Workflow Data Fabric users
| User | Description |
|---|---|
| Connection admin | Establishes secure connections to external data sources by coordinating with data source administrators, managing connection credentials, and maintaining data access. |
| Data steward | Creates data fabric tables that provide access to external data, and maintains data quality to meet the business needs of data consumers. |
| Data consumer | Accesses data fabric tables to develop applications. Defines an application's data requirements and coordinates with the data steward to refine data. |
End-to-end workflow
This infographic shows a sample end-to-end workflow of different users working together to gather requirements, establish a zero copy connection, and create a data fabric table in Workflow Data Fabric Hub.
In this workflow:
- A data consumer meets with a data steward and the connection admin to discuss data requirements for a new application on the ServiceNow AI Platform.
- The connection admin gathers the data requirements and meets with the data source admin to create a service account that can access the schema and tables needed for the new application.
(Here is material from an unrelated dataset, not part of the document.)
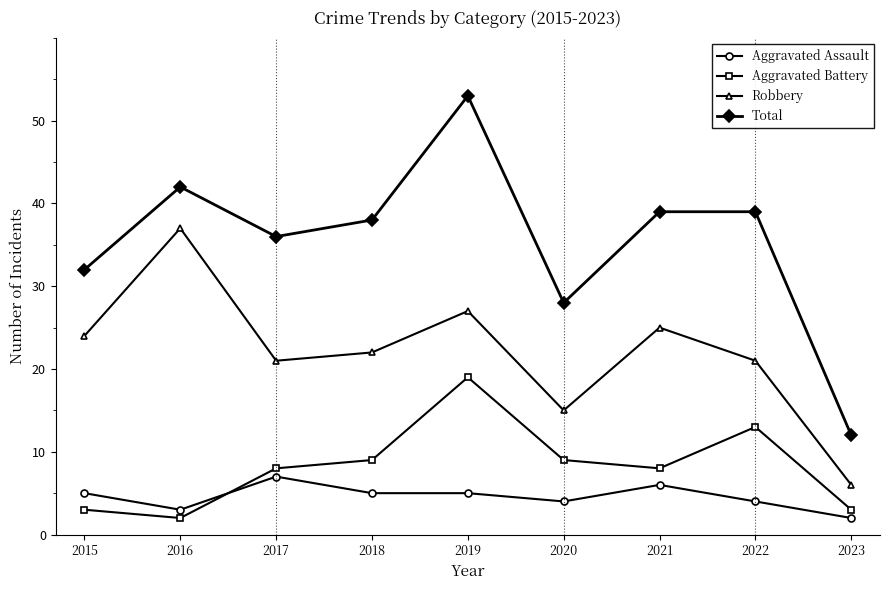

What are all the series names shown in the legend?

Aggravated Assault, Aggravated Battery, Robbery, Total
- The connection admin establishes a secure connection to the external data lake in the Workflow Data Fabric Hub using the service account credentials provided by the data source admin.
- The connection admin configures access controls in the connection details, ensuring the data steward can access the connection to view data assets in the external data lake and create a data fabric table.
- The data steward selects the established connection in the Workflow Data Fabric Hub and creates a data fabric table.
- The data steward explores the available schema, selects a source table with the required data, and maps columns between the source table and the data fabric table.
- The data steward works with the data consumer to review the data fabric table and ensure that it meets the business needs of the application.
- The data consumer begins developing the new application and accesses the data fabric table and its external data in real time just like any table on the ServiceNow AI Platform.
- The data source admin monitors the external schema for consistency and communicates future schema changes to the connection admin and data steward.
Workflow Data Fabric Hub benefits
| Benefit | Feature | Users |
|---|---|---|
| Access real-time data from external sources directly, without copying any data to your instance. | Zero copy connections | Connection admin |
| Create a virtual representation of data from an outside source and make it accessible to data consumers on the instance as if it's stored locally. | Data fabric tables | Data steward, data consumer |
| Map internal or external data to a predefined data fabric table in an application using a zero copy connection. | Data fabric tables included with applications | Instance admin, connection admin, data steward |
Differences between Workflow Data Fabric Hub and Integration Hub
Choose whether to use Workflow Data Fabric Hub or Integration Hub to integrate with external systems.
- When you want to retrieve real-time data from external sources without storing it on your instance, use Workflow Data Fabric Hub.
- When you want advanced import and transformation options or customizable integrations, use Integration Hub.